Even on the administration’s signal issue of immigration enforcement there are tracks leading back to the enrichment of members of the family or their close friends and allies. And while this massive grift is going on the normal counter balances from the media, from law firms, from institutions of higher learning and from civil society organizations are muted as they attempt to fend off existential threats from the administration. And the Legislative branch, fully controlled by Republicans, does nothing.

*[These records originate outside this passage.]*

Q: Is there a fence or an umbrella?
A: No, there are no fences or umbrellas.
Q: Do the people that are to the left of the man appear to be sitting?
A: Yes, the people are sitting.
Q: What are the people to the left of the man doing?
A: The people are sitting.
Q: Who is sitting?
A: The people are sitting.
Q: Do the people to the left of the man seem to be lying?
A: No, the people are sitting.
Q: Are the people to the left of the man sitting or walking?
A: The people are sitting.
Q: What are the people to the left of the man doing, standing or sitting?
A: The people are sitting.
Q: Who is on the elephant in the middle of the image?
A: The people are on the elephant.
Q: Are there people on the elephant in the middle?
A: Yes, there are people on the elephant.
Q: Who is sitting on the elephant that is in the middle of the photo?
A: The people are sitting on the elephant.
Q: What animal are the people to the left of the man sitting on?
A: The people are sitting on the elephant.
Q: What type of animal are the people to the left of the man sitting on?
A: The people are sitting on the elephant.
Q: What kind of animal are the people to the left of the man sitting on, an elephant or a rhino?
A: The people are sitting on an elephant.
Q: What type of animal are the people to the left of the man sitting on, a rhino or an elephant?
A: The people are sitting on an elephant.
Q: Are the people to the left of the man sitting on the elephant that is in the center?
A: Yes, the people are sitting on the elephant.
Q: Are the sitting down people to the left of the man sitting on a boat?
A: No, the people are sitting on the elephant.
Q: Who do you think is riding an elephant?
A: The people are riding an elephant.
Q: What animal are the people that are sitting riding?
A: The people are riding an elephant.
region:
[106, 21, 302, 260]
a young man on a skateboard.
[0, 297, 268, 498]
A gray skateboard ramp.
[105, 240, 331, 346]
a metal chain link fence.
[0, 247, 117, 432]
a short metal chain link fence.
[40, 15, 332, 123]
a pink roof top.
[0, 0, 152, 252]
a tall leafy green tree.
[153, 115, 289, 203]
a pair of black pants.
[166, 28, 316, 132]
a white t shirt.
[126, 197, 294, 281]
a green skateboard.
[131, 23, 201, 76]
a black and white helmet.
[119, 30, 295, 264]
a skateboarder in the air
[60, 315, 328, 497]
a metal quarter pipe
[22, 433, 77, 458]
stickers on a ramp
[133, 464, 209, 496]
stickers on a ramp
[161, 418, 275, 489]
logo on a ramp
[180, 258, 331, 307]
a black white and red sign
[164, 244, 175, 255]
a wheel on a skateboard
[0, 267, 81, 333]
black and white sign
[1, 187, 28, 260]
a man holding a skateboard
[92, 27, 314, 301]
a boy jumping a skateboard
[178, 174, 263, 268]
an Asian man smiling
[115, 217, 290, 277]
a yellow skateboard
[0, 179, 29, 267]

One thing that is striking about this administration is its gratuitous cruelty and anger. Its approach to immigration enforcement is an example where some of the most vulnerable amongst us are treated without any acknowledgement of their humanity. This may be part of a deliberate strategy to frighten would be illegal immigrants and, in that regard, it may be working but, even so, it speaks volumes about those who are devising and implementing it and their supporters. Empathy is completely missing as the targets of these actions are stripped of their humanity if only to isolate them from the sympathies of the broader American public. This is not a new or novel strategy. In fact, it is taken chapter and verse from the playbook of authoritarians throughout history as they mobilized majorities through fear of minorities, and it never ends well. History will judge it harshly but, in the meantime, millions will suffer and many will die.
So, two hundred and fifty years after The Declaration of Independence, the great American idea is at a crossroads. It is turning from an optimistic, outward looking society into one whose characteristics are fear and loathing of the “other”; distrust of science and learning; and isolationism, including turning away from its boundless and hopeful belief in the future. Ironically, this is caused by its own loss of self confidence as it changes into just another big power imposing its will on those who are weaker, all in the service of a short sighted, dark and ultimately self defeating view of its relationship to the world. And this, under the watch of a kleptocratic government whose first interests are never those of the people it governs except so far as is necessary to maintain popular support and power.
America is in a very dark place right now and I don’t know if it’s possible for it to regain faith in itself, and to return to a world where it serves as an example for others. The damage may be irreversible even if the weight of corruption around the current administration finally drags it down. I don’t even know if America will be capable of holding fair and free elections in 2026 and 2028. But I do know it’s in the interests of everyone who cares about democracy, human rights, international stability and the continued progress towards a better, more humane and comfortable world that America pivots back to its role, no matter how hyperbolic, of being “a shining city on a hill”.